«Не сезон» - страница 18
– Мы нерешительны, – пробормотала Ангелина.
– И больше ничего? – осведомился Чурин.
– Еще взрывы. За своей хибарой каждый приглядит, а в доме, где полно квартир, бомбу заложить проще. Народ это в расчет принимает – люди у нас с соображением. Взрывы-то не прекращаются, шесть хибар ими сметено… и автобус. Ваш дом пока стоит, но народ считает, что и вы хлебнете. Когда-нибудь и вас подорвут.
– Народ бы не возражал, – промолвил Игнат Мартынович.
– Я рад услышать ваш голос, – сказал Чурин. – Вы, кажется, чем-то владеете… обладаете.
– Ничем, – сказал Игнат Мартынович.
– Я об информации, – сказал Чурин. – Покушение на меня не готовится?
– Вряд ли.
– Вы меня успокоили, – сказал Чурин. – Вы – умудренный, поживший человек… ответьте мне откровенно. В старину было лучше?
– Не было, – ответил Игнат Мартынович. – Никогда не было. Я бы помнил.
ВЗБИВАЯ кулаком трансформирующуюся от ударов подушку, представитель государства Чурин ходит по спальне в раздумиях, имеющих прямое отношение к судьбе его родины.

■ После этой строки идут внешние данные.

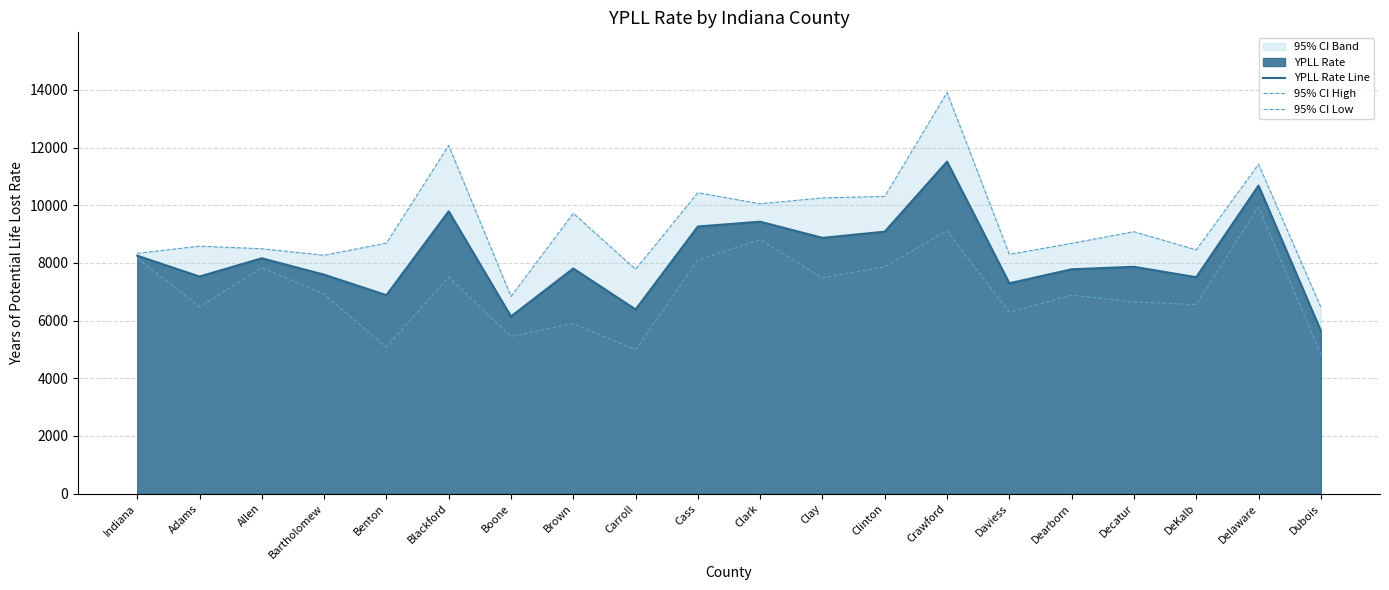

Rank the series by their average value, from lowest to highest.

95% CI Low, YPLL Rate Line, 95% CI High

Голову Чурина раскаляет мрачная подборка из войн, бунтов, революций, лагерей, коллективизации – в спальне появляется Ангелина Лапикова.
На ней только застиранная комбинация.
Женщина выпячивает грудь. Проводит рукой по волосам.
– Вы меня узнаете? – спросила она.
– Что это за разговор? – проворчал Чурин.
– Вы впустили меня к себе. Спасли нас с Мартынычем от смерти. Я обязана с вами лечь.
– Нет, – поспешно сказал Чурин. – Я тебя не принуждаю.
– Тогда это дар. И вам придется его взять. Взять меня… иначе я не засну.
– И не спи, – процедил Чурин. – Сколько можно спать! Я применительно к тебе, как к народу.
– О народе я бы поговорила, – сказала Ангелина.
– Поболтай о нем с Мартынычем – он говорит немного, но весомо.
– А что с дровами? – спросила Ангелина.
– Бесплатно дров я тебе не дам. Сначала тебе, потом прочим, и склады опустеют, принципы нарушатся. Завтра спозаранку вы с Мартынычем отсюда исчезнете. В будущем у моего дома не стойте – одного раза с вами мне за глаза.
– Свою заботливость о простых людях ты проявил, – пробормотала Ангелина.
– Меня захотелось распросить вас, отчего же вы такие покорные. Тебе понятно?
– И ежу понятно, – сказала Ангелина. – Может, мне Мартыныча разбудить и вместе с ним до рассвета уйти?
– Ты не горячись. Я говорил тебе: не спи, но ты ложись и спи. Я вас не выгоняю. Когда взойдет солнце, вы бесконфликтно, добровольно удалитесь сами. И… прими! Уноси с собой понравившееся тебе кресло – пусти его на растопку. Растрезвонь по округе о моей щедрости.
ПО КРОМКЕ леса едет гусеничный вездеход. Им рулит Александр Евтеев, разгоняющий его до предела, несмотря на видимые сложности с управлением.
Рискуя прикусить язык, слизывающий пот Александр Евтеев борется.
Скучающую Марину Саюшкину тряска и метания не будоражат. Деревья, снег, они обозреваются ею и вместе, и друг от друга отдельно; получаемые впечатления негативны.
Вина перекладывается на Евтеева.
– Я все здесь знаю, – проворчала Саюшкина. – Мне неитересно кататься по району, который я ногами весь исходила – пейзаж-то прежний. Проносится быстрее, но более занимательным от этого не становится. Я бы осталась в салуне. Чего мы оттуда сорвались?
– Мы едем искать твоего отца, – сказал Евтеев. – Мы его уже ищем.
– Я не предлагала его искать, – промолвила Саюшкина.
– Это, Марина, тебя не красит. Как любовница, планку ты держишь, но, как дочь, пала ты весьма низко. После взрыва вашего дома лично ты благодаря мне на улице не осталась, а что выпало твоему отцу, похожая удача или неприкаянное бродяжничество, он нас не оповестил. От него ни слуха, ни духа. Ты мне не напомнишь, почему вы с ним кто куда разбрелись?